__Recorded data__:
== == ==
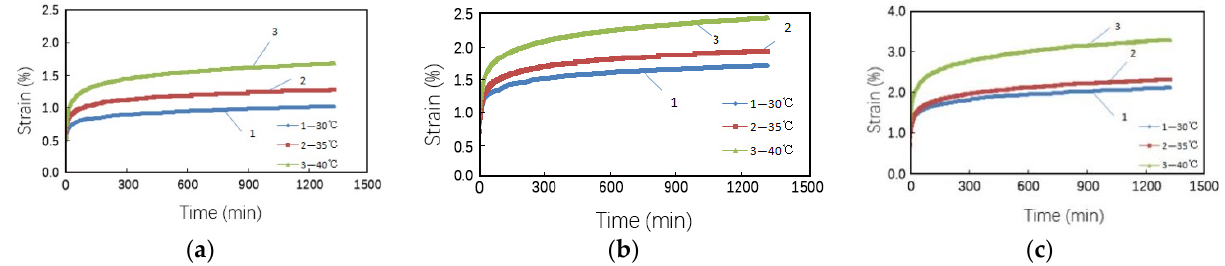
Figure 5. Effect of the temperature on the creep strain with load change: ( a ) constant load of 40% of the stress; ( b ) constant load of 50% of the stress; ( c ) constant load of 60% of the stress.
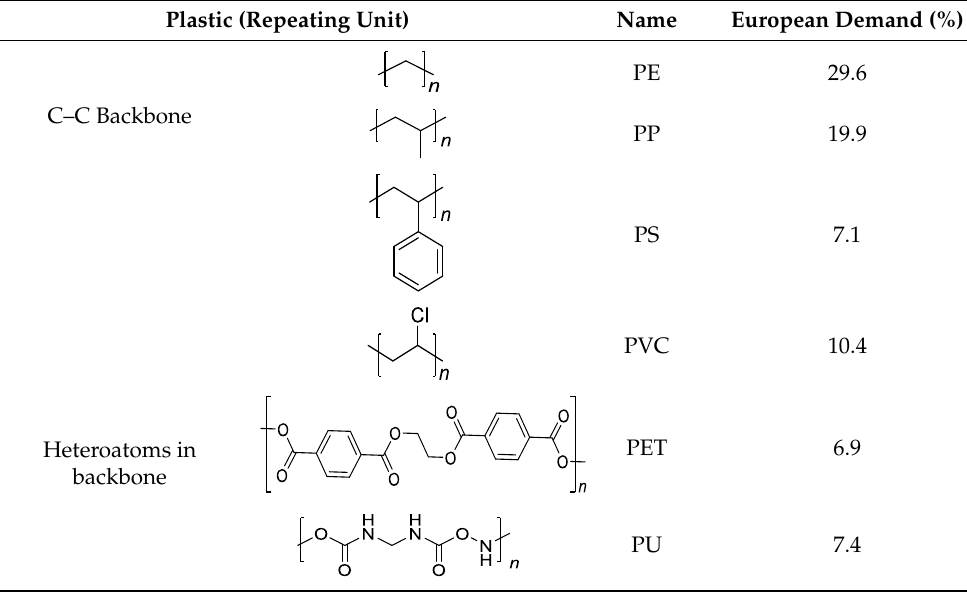
Table 1. The most common plastics and their European demand [10].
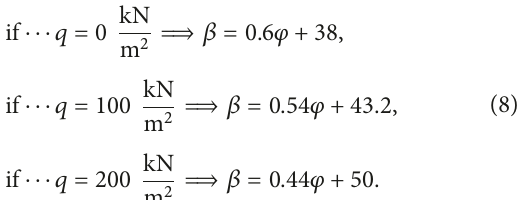
Figure 5: Changes in active pressure coefficient ( 𝐾 changes in the distance of surcharge from wall for different amounts of the angle of internal soil friction.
== == ==
All of the data above needs to be retyped exactly, with the pictures removed.

Figure 5. Effect of the temperature on the creep strain with load change: ( a ) constant load of 40% of the stress; ( b ) constant load of 50% of the stress; ( c ) constant load of 60% of the stress.
Table 1. The most common plastics and their European demand [10].
Figure 5: Changes in active pressure coefficient ( 𝐾 changes in the distance of surcharge from wall for different amounts of the angle of internal soil friction.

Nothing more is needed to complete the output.